그런 다음 CNN을 사용하여 각 region proposal 에 대한 순방향 전파를 수행하여 해당 features을 추출합니다. 다음으로, 각 region proposal 의 features은 이 region proposal 의 클래스와 경계 상자를 예측하는 데 사용됩니다.

Fig. 14.8.1 shows the R-CNN model. More concretely, the R-CNN consists of the following four steps:

그림 14.8.1은 R-CNN 모델을 보여준다. 보다 구체적으로 R-CNN은 다음 네 단계로 구성됩니다.

Perform selective search to extract multiple high-quality region proposals on the input image (Uijlings et al., 2013). These proposed regions are usually selected at multiple scales with different shapes and sizes. Each region proposal will be labeled with a class and a ground-truth bounding box.

입력 이미지에서 여러 고품질 region proposals을 추출하기 위해 선택적 검색을 수행합니다(Uijlings et al., 2013). 이러한 제안된 영역은 일반적으로 모양과 크기가 다른 여러 척도에서 선택됩니다. 각 region proposals은 클래스와 ground-truth 경계 상자로 레이블이 지정됩니다.
Choose a pretrained CNN and truncate it before the output layer. Resize each region proposal to the input size required by the network, and output the extracted features for the region proposal through forward propagation.

사전 훈련된 CNN을 선택하고 출력 계층 앞에서 자릅니다. 각 region proposal의 크기를 네트워크에서 요구하는 입력 크기로 조정하고 순방향 전파를 통해 추출된 region proposal의 -features- 특징을 출력합니다.
Take the extracted features and labeled class of each region proposal as an example. Train multiple support vector machines to classify objects, where each support vector machine individually determines whether the example contains a specific class.

각 지역 제안 region proposal 의 추출된 기능 features 과 레이블이 지정된 클래스를 예로 들어 보겠습니다. 여러 서포트 벡터 머신을 훈련시켜 개체를 분류합니다. 여기서 각 서포트 벡터 머신은 예제에 특정 클래스가 포함되어 있는지 여부를 개별적으로 결정합니다.
Take the extracted features and labeled bounding box of each region proposal as an example. Train a linear regression model to predict the ground-truth bounding box.

각 지역 제안 region proposal의 추출된 특징과 레이블이 지정된 경계 상자를 예로 들어 보겠습니다. ground-truth 경계 상자를 예측하도록 선형 회귀 모델을 훈련합니다.

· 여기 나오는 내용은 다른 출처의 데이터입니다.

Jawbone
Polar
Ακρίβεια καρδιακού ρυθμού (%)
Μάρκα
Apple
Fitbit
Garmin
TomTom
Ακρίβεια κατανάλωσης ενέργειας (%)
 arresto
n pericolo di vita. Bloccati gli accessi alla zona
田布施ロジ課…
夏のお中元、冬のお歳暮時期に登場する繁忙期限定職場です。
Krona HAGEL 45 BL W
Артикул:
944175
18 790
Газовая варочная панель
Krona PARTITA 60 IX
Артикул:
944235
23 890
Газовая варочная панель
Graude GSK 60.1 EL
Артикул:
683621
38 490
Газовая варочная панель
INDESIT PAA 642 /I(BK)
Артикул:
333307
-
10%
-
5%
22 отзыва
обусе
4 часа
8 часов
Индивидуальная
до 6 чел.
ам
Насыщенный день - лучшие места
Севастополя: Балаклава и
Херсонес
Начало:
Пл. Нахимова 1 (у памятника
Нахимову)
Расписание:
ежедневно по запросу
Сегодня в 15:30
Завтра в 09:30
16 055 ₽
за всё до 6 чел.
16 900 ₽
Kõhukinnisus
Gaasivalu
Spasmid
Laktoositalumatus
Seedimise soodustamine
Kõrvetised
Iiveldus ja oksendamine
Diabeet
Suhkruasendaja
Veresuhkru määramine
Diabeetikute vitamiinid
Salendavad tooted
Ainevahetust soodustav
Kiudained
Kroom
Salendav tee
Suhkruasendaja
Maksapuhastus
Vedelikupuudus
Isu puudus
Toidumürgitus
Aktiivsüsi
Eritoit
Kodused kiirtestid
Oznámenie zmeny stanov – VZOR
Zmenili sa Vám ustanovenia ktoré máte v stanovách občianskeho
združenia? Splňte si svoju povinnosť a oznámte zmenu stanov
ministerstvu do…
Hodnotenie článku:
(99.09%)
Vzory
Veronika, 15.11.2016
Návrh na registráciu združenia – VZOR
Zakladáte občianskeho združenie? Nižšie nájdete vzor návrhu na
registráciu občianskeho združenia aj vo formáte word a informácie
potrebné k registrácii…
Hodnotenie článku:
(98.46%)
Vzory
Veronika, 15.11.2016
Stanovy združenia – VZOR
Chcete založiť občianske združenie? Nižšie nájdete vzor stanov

Although the R-CNN model uses pretrained CNNs to effectively extract image features, it is slow. Imagine that we select thousands of region proposals from a single input image: this requires thousands of CNN forward propagations to perform object detection. This massive computing load makes it infeasible to widely use R-CNNs in real-world applications.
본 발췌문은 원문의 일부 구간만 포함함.